A tuple of floats can be given, e.g. (1.0, 1.5, 1.5) for subsequent generations.
Note: In the case of ClustENMv1, this value is the maximum rmsd, not the average.
:type rmsd: float, tuple of floats
:arg n_gens: Number of generations.
:type n_gens: int
:arg maxclust: Maximum number of clusters for each generation, default in None.
A tuple of integers can be given, e.g. (10, 30, 50) for subsequent generations.
Warning: Either maxclust or RMSD threshold should be given! For large number of
generations and/or structures, specifying maxclust is more efficient.
:type maxclust: int or tuple of integers
:arg threshold: RMSD threshold to apply when forming clusters, default is None.
This parameter has been used in ClustENMv1, setting it to 75% of the maximum RMSD
value used for sampling. A tuple of floats can be given, e.g. (1.5, 2.0, 2.5)
for subsequent generations.
Warning: This threshold should be chosen carefully in ClustENMv2 for efficiency.
:type threshold: float or tuple of floats
:arg solvent: Solvent model to be used. If it is set to 'imp' (default),
implicit solvent model will be used, whereas 'exp' stands for explicit solvent model.
Warning: In the case of nucleotide chains, explicit solvent model is automatically set.
:type solvent: str
:arg padding: Padding distance to use for solvation. Default is 1.0 nm.
:type padding: float
:arg ionicStrength: Total concentration of ions (both positive and negative) to add.
This does not include ions that are added to neutralize the system.
Default concentration is 0.0 molar.
:type ionicStrength: float
:arg force_field: Implicit solvent force field is ('amber99sbildn.xml', 'amber99_obc.xml').
Explicit solvent force field is ('amber14-all.xml', 'amber14/tip3pfb.xml').
Experimental feature: Forcefields already implemented in OpenMM can be used.
:type force_field: tuple of strings
:arg tolerance: Energy tolerance to which the system should be minimized, default is 10.0 kJ/mole.
:type tolerance: float
:arg maxIterations: Maximum number of iterations to perform during energy minimization.

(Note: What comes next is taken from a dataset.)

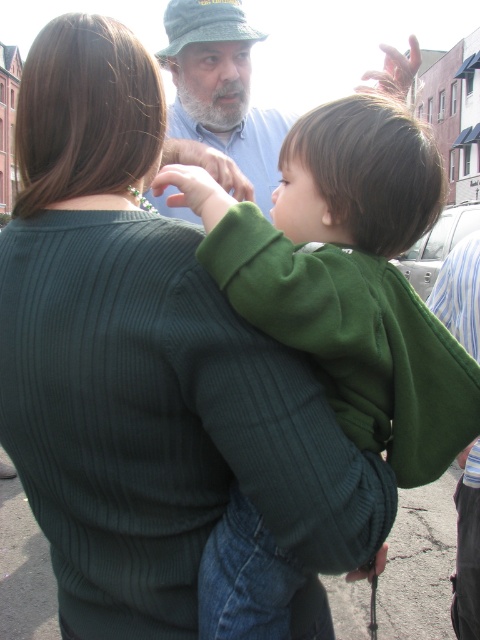
You are a fashion designer analyzing the image. You need to determine which clothing item is wider between the green corduroy sweater at center and the light blue shirt at upper center. Which one is wider?

The green corduroy sweater at center is wider than the light blue shirt at upper center according to the description.

You are a photographer trying to capture a candid shot of the scene. You want to focus on the green corduroy sweater at center and the light blue shirt at upper center. Which subject is closer to the camera?

The green corduroy sweater at center is closer to the camera because it is in front of the light blue shirt at upper center.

If this is 0 (default), minimization is continued until the results converge without
regard to how many iterations it takes.
:type maxIterations: int
:arg sim: If it is True (default), a short MD simulation is performed after energy minimization.
Note: There is also a heating-up phase until the desired temperature is reached.
:type sim: bool
:arg temp: Temperature at which the simulations are conducted, default is 303.15 K.
:type temp: float
:arg t_steps_i: Duration of MD simulation (number of time steps) for the starting structure
following the heating-up phase, default is 1000. Each time step is 2.0 fs.
Note: Default value reduces possible drift from the starting structure.
:type t_steps_i : int
:arg t_steps_g: Duration of MD simulations (number of time steps) to run for each conformer
following the heating-up phase, default is 7500. Each time step is 2.0 fs.
A tuple of integers can be given, e.g. (3000, 5000, 7000) for subsequent generations.
:type t_steps_g: int or tuple of integers
:arg outlier: Exclusion of conformers detected as outliers in each generation.
Default is True for implicit solvent. Outliers, if any, are detected by
the modified z-scores of the conformers' potential energies over a generation.
Note: It is automatically set to False when explicit solvent model is being used.
:type outlier: bool
:arg mzscore: Modified z-score threshold to label conformers as outliers. Default is 3.5.
:type mzscore: float
:arg v1: Original sampling method with complete enumeration of desired ANM modes is used.
Default is False. Maximum number of modes should not exceed 5 for efficiency.
:type v1: bool
:arg platform: Architecture on which the OpenMM part runs, default is None.
It can be chosen as 'CUDA', 'OpenCL' or 'CPU'.
For efficiency, 'CUDA' or 'OpenCL' is recommended.
:type platform: str
:arg parallel: If it is True (default is False), conformer generation will be parallelized.
:type parallel: bool
:arg fitmap: Cryo-EM map for fitting using a protocol similar to MDeNM-EMFit
Default *None*
:type fitmap: EMDMAP
:arg fit_resolution: Resolution for comparing to cryo-EM map for fitting
Default 5 Angstroms
:type fit_resolution: float
:arg replace_filtered: If it is True (default is False), conformer sampling and filtering
will be repeated until the desired number of conformers have been kept.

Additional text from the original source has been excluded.